- Предоставленный фрагмент:
◇ ◇ ◇ ◇ ◇
Американские физики и лирики

 10 марта 2015

Сегодня только 7% студентов США собираются получать дипломы по нетехническим, а точнее говоря, непрактичным дисциплинам. Кризис гуманитарного образования стал настолько острым, что не так давно Академия наук и искусств США составила тревожный меморандум под интригующим названием «Суть дела» и отправила его персонально каждому конгрессмену. Смысл послания в том, что стране грозит интеллектуальное обнищание, которое тяжело отразится на всем строе жизни.

Напуганная перспективой элита принялась искать виновных, но не нашла таковых среди студентов. Их понять легче всего. Гуманитарные специальности никогда не были хлебными, инженеру и бухгалтеру найти работу несравненно проще, чем дипломированному филологу или философу.

Мысль о том, что гуманитарное образование никому не нужно, потому что оно не способно дать выгодную профессию, не нова. Мои родители тоже были в ужасе от того, что я выбрал филфак, а не политех, как все нормальные люди. Оглядываясь, я понимаю, что они были правы, но о своем выборе еще ни разу не пожалел, потому что занимался, чем люблю, всю свою жизнь, чего бы ей это ни стоило.

Это никак не отменяет тревоги нынешних абитуриентов, но позволяет перевести разговор в другую плоскость. Гуманитарное образование не может сделать человека богатым, но оно может сделать нашу жизнь интереснее, а нас, если повезет, лучше. В этом, собственно, был смысл первых университетов, которые воспитывали не специалистов, а элиту широкого профиля и глубоких знаний, аристократию духа, которая должна была решать и править. Избранным университет предлагал подлинно высшее образование: тет-а-тет.
◇ ◇ ◇ ◇ ◇
(Записи набора данных)
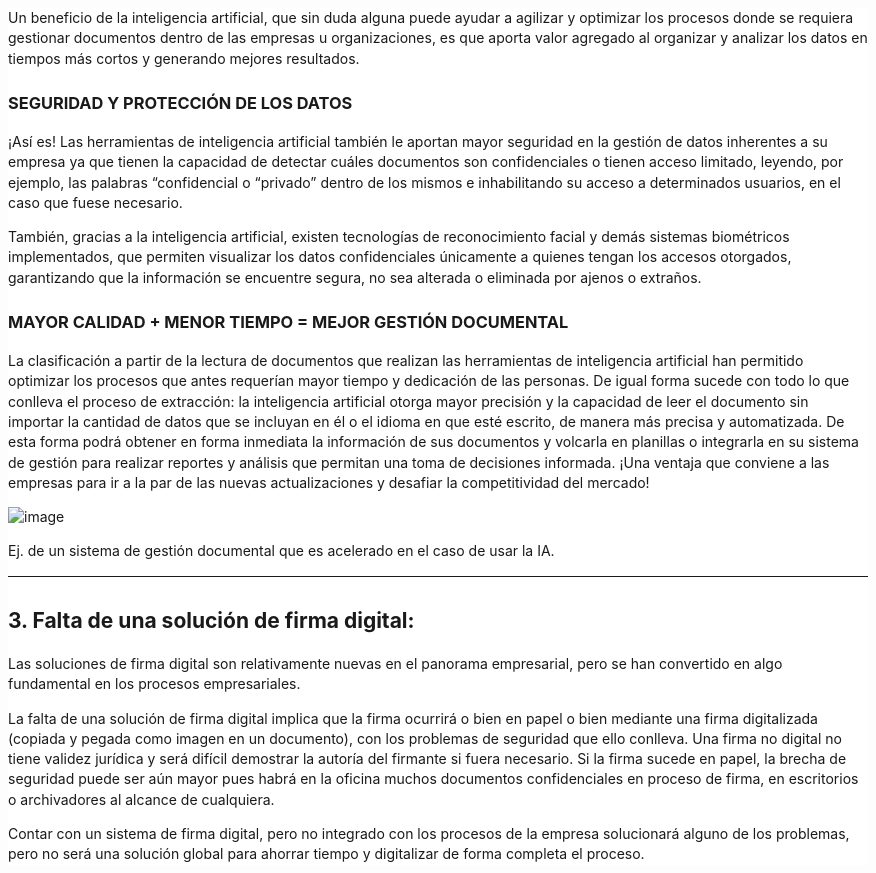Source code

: Un beneficio de la inteligencia artificial, que sin duda alguna puede ayudar a agilizar y optimizar los procesos donde se requiera gestionar documentos dentro de las empresas u organizaciones, es que aporta valor agregado al organizar y analizar los datos en tiempos más cortos y generando mejores resultados.

### SEGURIDAD Y PROTECCIÓN DE LOS DATOS

¡Así es! Las herramientas de inteligencia artificial también le aportan mayor seguridad en la gestión de datos inherentes a su empresa ya que tienen la capacidad de detectar cuáles documentos son confidenciales o tienen acceso limitado, leyendo, por ejemplo, las palabras “confidencial o “privado” dentro de los mismos e inhabilitando su acceso a determinados usuarios, en el caso que fuese necesario.

También, gracias a la inteligencia artificial, existen tecnologías de reconocimiento facial y demás sistemas biométricos implementados, que permiten visualizar los datos confidenciales únicamente a quienes tengan los accesos otorgados, garantizando que la información se encuentre segura, no sea alterada o eliminada por ajenos o extraños.

### MAYOR CALIDAD + MENOR TIEMPO = MEJOR GESTIÓN DOCUMENTAL

La clasificación a partir de la lectura de documentos que realizan las herramientas de inteligencia artificial han permitido optimizar los procesos que antes requerían mayor tiempo y dedicación de las personas. De igual forma sucede con todo lo que conlleva el proceso de extracción: la inteligencia artificial otorga mayor precisión y la capacidad de leer el documento sin importar la cantidad de datos que se incluyan en él o el idioma en que esté escrito, de manera más precisa y automatizada.
De esta forma podrá obtener en forma inmediata la información de sus documentos y volcarla en planillas o integrarla en su sistema de gestión para realizar reportes y análisis que permitan una toma de decisiones informada. ¡Una ventaja que conviene a las empresas para ir a la par de las nuevas actualizaciones y desafiar la competitividad del mercado!

![image](https://user-images.githubusercontent.com/72580574/236297182-b1c184b5-040a-4803-98a1-b611923baa36.png)

Ej. de un sistema de gestión documental que es acelerado en el caso de usar la IA.



---

## 3. Falta de una solución de firma digital: 

Las soluciones de firma digital son relativamente nuevas en el panorama empresarial, pero se han convertido en algo fundamental en los procesos empresariales.

La falta de una solución de firma digital implica que la firma ocurrirá o bien en papel o bien mediante una firma digitalizada (copiada y pegada como imagen en un documento), con los problemas de seguridad que ello conlleva. Una firma no digital no tiene validez jurídica y será difícil demostrar la autoría del firmante si fuera necesario.
Si la firma sucede en papel, la brecha de seguridad puede ser aún mayor pues habrá en la oficina muchos documentos confidenciales en proceso de firma, en escritorios o archivadores al alcance de cualquiera.

Contar con un sistema de firma digital, pero no integrado con los procesos de la empresa solucionará alguno de los problemas, pero no será una solución global para ahorrar tiempo y digitalizar de forma completa el proceso.

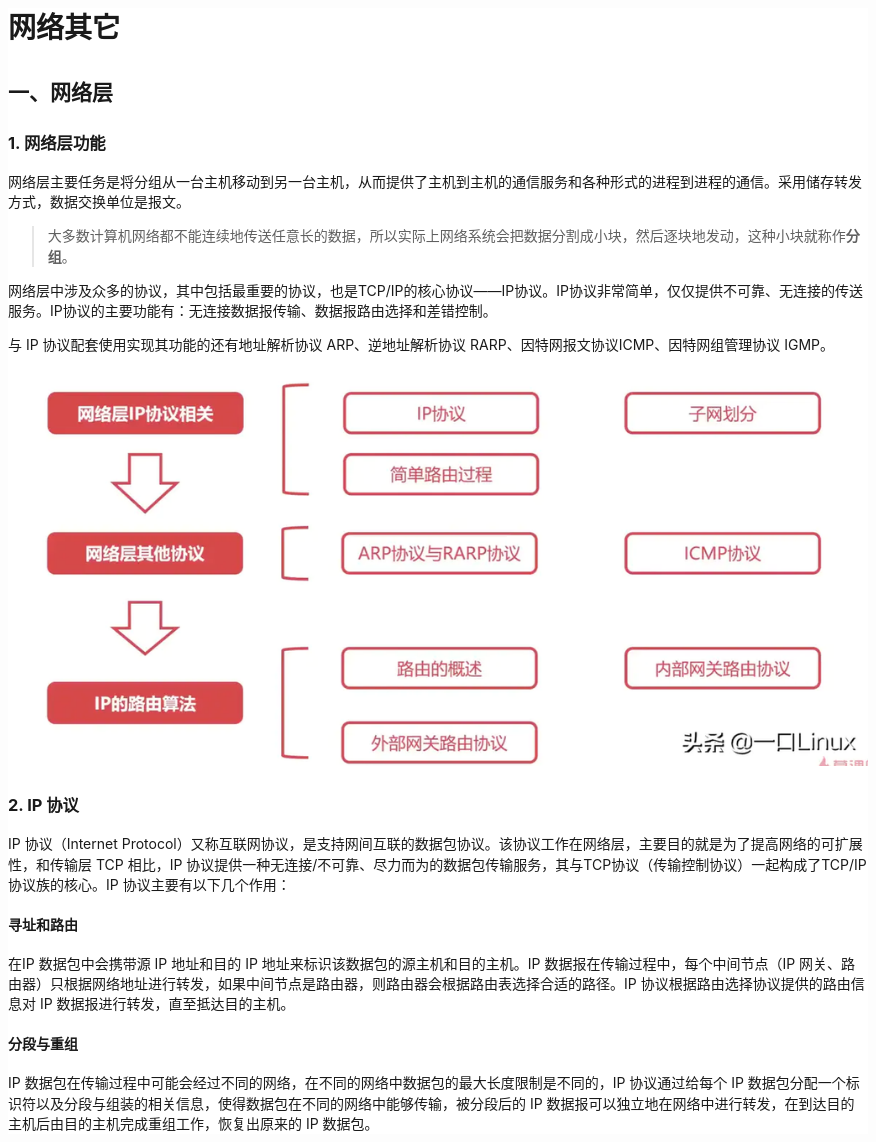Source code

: # 网络其它

## 一、网络层

### 1. 网络层功能

网络层主要任务是将分组从一台主机移动到另一台主机，从而提供了主机到主机的通信服务和各种形式的进程到进程的通信。采用储存转发方式，数据交换单位是报文。

> 大多数计算机网络都不能连续地传送任意长的数据，所以实际上网络系统会把数据分割成小块，然后逐块地发动，这种小块就称作**分组**。

网络层中涉及众多的协议，其中包括最重要的协议，也是TCP/IP的核心协议——IP协议。IP协议非常简单，仅仅提供不可靠、无连接的传送服务。IP协议的主要功能有：无连接数据报传输、数据报路由选择和差错控制。

与 IP 协议配套使用实现其功能的还有地址解析协议 ARP、逆地址解析协议 RARP、因特网报文协议ICMP、因特网组管理协议 IGMP。

![网络层](<../.gitbook/assets/image (7).png>)

### 2. IP 协议

IP 协议（Internet Protocol）又称互联网协议，是支持网间互联的数据包协议。该协议工作在网络层，主要目的就是为了提高网络的可扩展性，和传输层 TCP 相比，IP 协议提供一种无连接/不可靠、尽力而为的数据包传输服务，其与TCP协议（传输控制协议）一起构成了TCP/IP 协议族的核心。IP 协议主要有以下几个作用：

#### 寻址和路由

在IP 数据包中会携带源 IP 地址和目的 IP 地址来标识该数据包的源主机和目的主机。IP 数据报在传输过程中，每个中间节点（IP 网关、路由器）只根据网络地址进行转发，如果中间节点是路由器，则路由器会根据路由表选择合适的路径。IP 协议根据路由选择协议提供的路由信息对 IP 数据报进行转发，直至抵达目的主机。&#x20;

#### 分段与重组

IP 数据包在传输过程中可能会经过不同的网络，在不同的网络中数据包的最大长度限制是不同的，IP 协议通过给每个 IP 数据包分配一个标识符以及分段与组装的相关信息，使得数据包在不同的网络中能够传输，被分段后的 IP 数据报可以独立地在网络中进行转发，在到达目的主机后由目的主机完成重组工作，恢复出原来的 IP 数据包。
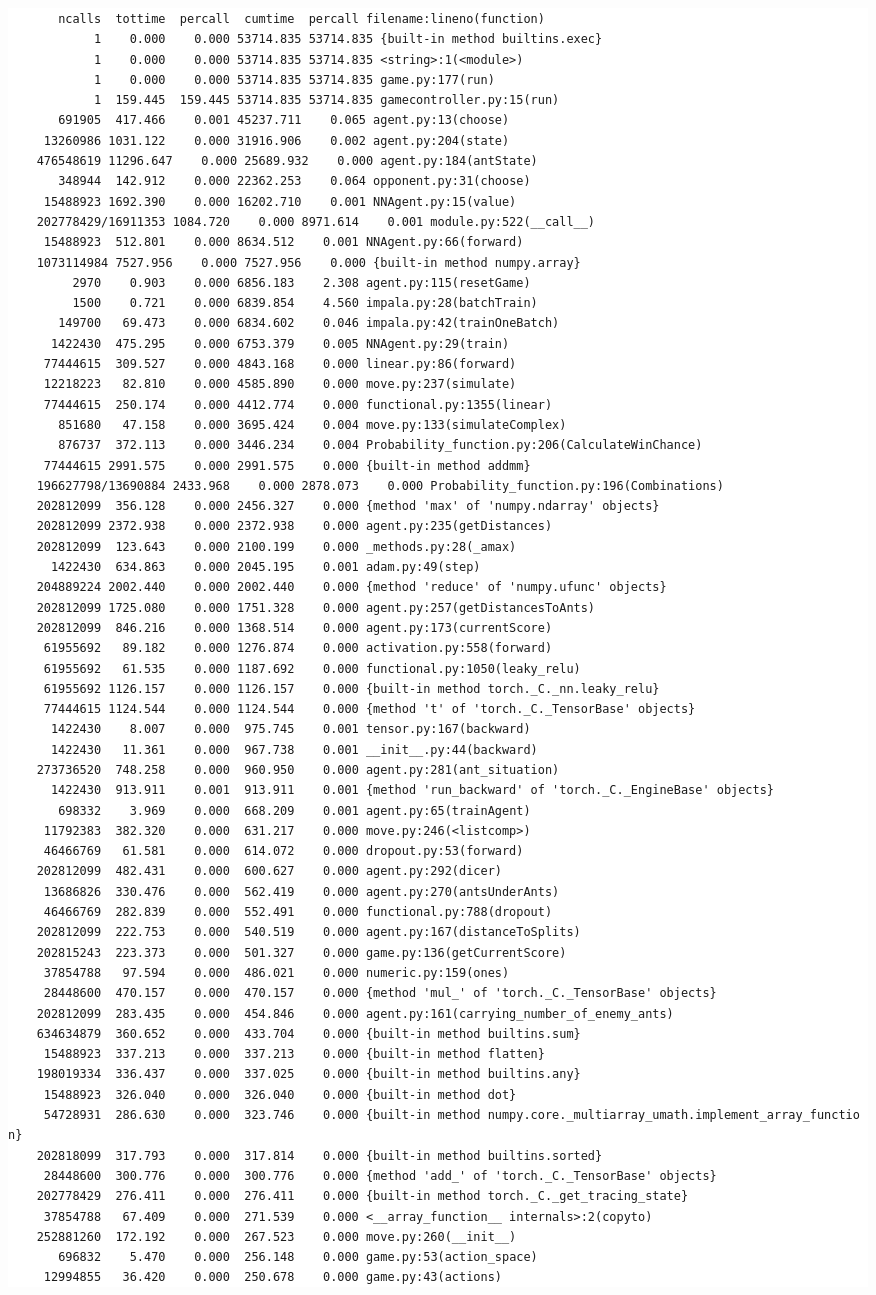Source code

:            ncalls  tottime  percall  cumtime  percall filename:lineno(function)
                1    0.000    0.000 53714.835 53714.835 {built-in method builtins.exec}
                1    0.000    0.000 53714.835 53714.835 <string>:1(<module>)
                1    0.000    0.000 53714.835 53714.835 game.py:177(run)
                1  159.445  159.445 53714.835 53714.835 gamecontroller.py:15(run)
           691905  417.466    0.001 45237.711    0.065 agent.py:13(choose)
         13260986 1031.122    0.000 31916.906    0.002 agent.py:204(state)
        476548619 11296.647    0.000 25689.932    0.000 agent.py:184(antState)
           348944  142.912    0.000 22362.253    0.064 opponent.py:31(choose)
         15488923 1692.390    0.000 16202.710    0.001 NNAgent.py:15(value)
        202778429/16911353 1084.720    0.000 8971.614    0.001 module.py:522(__call__)
         15488923  512.801    0.000 8634.512    0.001 NNAgent.py:66(forward)
        1073114984 7527.956    0.000 7527.956    0.000 {built-in method numpy.array}
             2970    0.903    0.000 6856.183    2.308 agent.py:115(resetGame)
             1500    0.721    0.000 6839.854    4.560 impala.py:28(batchTrain)
           149700   69.473    0.000 6834.602    0.046 impala.py:42(trainOneBatch)
          1422430  475.295    0.000 6753.379    0.005 NNAgent.py:29(train)
         77444615  309.527    0.000 4843.168    0.000 linear.py:86(forward)
         12218223   82.810    0.000 4585.890    0.000 move.py:237(simulate)
         77444615  250.174    0.000 4412.774    0.000 functional.py:1355(linear)
           851680   47.158    0.000 3695.424    0.004 move.py:133(simulateComplex)
           876737  372.113    0.000 3446.234    0.004 Probability_function.py:206(CalculateWinChance)
         77444615 2991.575    0.000 2991.575    0.000 {built-in method addmm}
        196627798/13690884 2433.968    0.000 2878.073    0.000 Probability_function.py:196(Combinations)
        202812099  356.128    0.000 2456.327    0.000 {method 'max' of 'numpy.ndarray' objects}
        202812099 2372.938    0.000 2372.938    0.000 agent.py:235(getDistances)
        202812099  123.643    0.000 2100.199    0.000 _methods.py:28(_amax)
          1422430  634.863    0.000 2045.195    0.001 adam.py:49(step)
        204889224 2002.440    0.000 2002.440    0.000 {method 'reduce' of 'numpy.ufunc' objects}
        202812099 1725.080    0.000 1751.328    0.000 agent.py:257(getDistancesToAnts)
        202812099  846.216    0.000 1368.514    0.000 agent.py:173(currentScore)
         61955692   89.182    0.000 1276.874    0.000 activation.py:558(forward)
         61955692   61.535    0.000 1187.692    0.000 functional.py:1050(leaky_relu)
         61955692 1126.157    0.000 1126.157    0.000 {built-in method torch._C._nn.leaky_relu}
         77444615 1124.544    0.000 1124.544    0.000 {method 't' of 'torch._C._TensorBase' objects}
          1422430    8.007    0.000  975.745    0.001 tensor.py:167(backward)
          1422430   11.361    0.000  967.738    0.001 __init__.py:44(backward)
        273736520  748.258    0.000  960.950    0.000 agent.py:281(ant_situation)
          1422430  913.911    0.001  913.911    0.001 {method 'run_backward' of 'torch._C._EngineBase' objects}
           698332    3.969    0.000  668.209    0.001 agent.py:65(trainAgent)
         11792383  382.320    0.000  631.217    0.000 move.py:246(<listcomp>)
         46466769   61.581    0.000  614.072    0.000 dropout.py:53(forward)
        202812099  482.431    0.000  600.627    0.000 agent.py:292(dicer)
         13686826  330.476    0.000  562.419    0.000 agent.py:270(antsUnderAnts)
         46466769  282.839    0.000  552.491    0.000 functional.py:788(dropout)
        202812099  222.753    0.000  540.519    0.000 agent.py:167(distanceToSplits)
        202815243  223.373    0.000  501.327    0.000 game.py:136(getCurrentScore)
         37854788   97.594    0.000  486.021    0.000 numeric.py:159(ones)
         28448600  470.157    0.000  470.157    0.000 {method 'mul_' of 'torch._C._TensorBase' objects}
        202812099  283.435    0.000  454.846    0.000 agent.py:161(carrying_number_of_enemy_ants)
        634634879  360.652    0.000  433.704    0.000 {built-in method builtins.sum}
         15488923  337.213    0.000  337.213    0.000 {built-in method flatten}
        198019334  336.437    0.000  337.025    0.000 {built-in method builtins.any}
         15488923  326.040    0.000  326.040    0.000 {built-in method dot}
         54728931  286.630    0.000  323.746    0.000 {built-in method numpy.core._multiarray_umath.implement_array_function}
        202818099  317.793    0.000  317.814    0.000 {built-in method builtins.sorted}
         28448600  300.776    0.000  300.776    0.000 {method 'add_' of 'torch._C._TensorBase' objects}
        202778429  276.411    0.000  276.411    0.000 {built-in method torch._C._get_tracing_state}
         37854788   67.409    0.000  271.539    0.000 <__array_function__ internals>:2(copyto)
        252881260  172.192    0.000  267.523    0.000 move.py:260(__init__)
           696832    5.470    0.000  256.148    0.000 game.py:53(action_space)
         12994855   36.420    0.000  250.678    0.000 game.py:43(actions)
◇ ◇ ◇ ◇ ◇
- Вопросы:
- a) Объясните, опираясь на фрагмент, почему элита не нашла виновных в кризисе гуманитарного образования среди студентов.
- b) Как назывался меморандум, который Академия наук и искусств США отправила каждому конгрессмену, согласно фрагменту?
- c) Перечислите все профессии, которые во фрагменте сравниваются по тому, насколько легко найти работу.

- Ответы:
- a) Студентов, по словам автора, понять легче всего: гуманитарные специальности никогда не были хлебными. Инженеру и бухгалтеру найти работу несравненно проще, чем дипломированному филологу или философу.

- b) «Суть дела».

- c) Инженер, бухгалтер, дипломированный филолог, философ.